**Your instructions:** Exactly as they appear, output all of the entries.

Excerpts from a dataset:
■ ■ ■ ■

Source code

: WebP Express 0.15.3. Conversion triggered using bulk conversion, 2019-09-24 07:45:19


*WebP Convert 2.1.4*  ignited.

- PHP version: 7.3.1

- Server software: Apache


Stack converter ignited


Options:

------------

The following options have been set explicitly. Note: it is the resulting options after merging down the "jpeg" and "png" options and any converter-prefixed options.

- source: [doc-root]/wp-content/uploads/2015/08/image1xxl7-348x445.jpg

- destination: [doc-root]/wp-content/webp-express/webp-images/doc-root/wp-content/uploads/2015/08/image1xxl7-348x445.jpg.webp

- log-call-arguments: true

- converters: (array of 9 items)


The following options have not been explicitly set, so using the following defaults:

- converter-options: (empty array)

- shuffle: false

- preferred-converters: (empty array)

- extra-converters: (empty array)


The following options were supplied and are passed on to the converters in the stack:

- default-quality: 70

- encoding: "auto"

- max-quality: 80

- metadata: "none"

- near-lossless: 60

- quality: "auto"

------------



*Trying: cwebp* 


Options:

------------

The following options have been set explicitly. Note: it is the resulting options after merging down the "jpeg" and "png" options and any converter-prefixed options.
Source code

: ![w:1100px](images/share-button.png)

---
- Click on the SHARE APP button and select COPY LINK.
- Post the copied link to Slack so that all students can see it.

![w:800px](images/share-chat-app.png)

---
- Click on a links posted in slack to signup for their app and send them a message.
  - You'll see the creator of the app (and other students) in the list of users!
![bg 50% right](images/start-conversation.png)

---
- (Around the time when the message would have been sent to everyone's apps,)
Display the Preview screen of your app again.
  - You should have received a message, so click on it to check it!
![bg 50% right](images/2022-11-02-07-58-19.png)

■ ■ ■ ■

**Answer space:**
Source code

: WebP Express 0.15.3. Conversion triggered using bulk conversion, 2019-09-24 07:45:19


*WebP Convert 2.1.4*  ignited.

- PHP version: 7.3.1

- Server software: Apache


Stack converter ignited


Options:

------------

The following options have been set explicitly. Note: it is the resulting options after merging down the "jpeg" and "png" options and any converter-prefixed options.

- source: [doc-root]/wp-content/uploads/2015/08/image1xxl7-348x445.jpg

- destination: [doc-root]/wp-content/webp-express/webp-images/doc-root/wp-content/uploads/2015/08/image1xxl7-348x445.jpg.webp

- log-call-arguments: true

- converters: (array of 9 items)


The following options have not been explicitly set, so using the following defaults:

- converter-options: (empty array)

- shuffle: false

- preferred-converters: (empty array)

- extra-converters: (empty array)


The following options were supplied and are passed on to the converters in the stack:

- default-quality: 70

- encoding: "auto"

- max-quality: 80

- metadata: "none"

- near-lossless: 60

- quality: "auto"

------------



*Trying: cwebp* 


Options:

------------

The following options have been set explicitly. Note: it is the resulting options after merging down the "jpeg" and "png" options and any converter-prefixed options.
Source code

: ![w:1100px](images/share-button.png)

---
- Click on the SHARE APP button and select COPY LINK.
- Post the copied link to Slack so that all students can see it.

![w:800px](images/share-chat-app.png)

---
- Click on a links posted in slack to signup for their app and send them a message.
  - You'll see the creator of the app (and other students) in the list of users!
![bg 50% right](images/start-conversation.png)

---
- (Around the time when the message would have been sent to everyone's apps,)
Display the Preview screen of your app again.
  - You should have received a message, so click on it to check it!
![bg 50% right](images/2022-11-02-07-58-19.png)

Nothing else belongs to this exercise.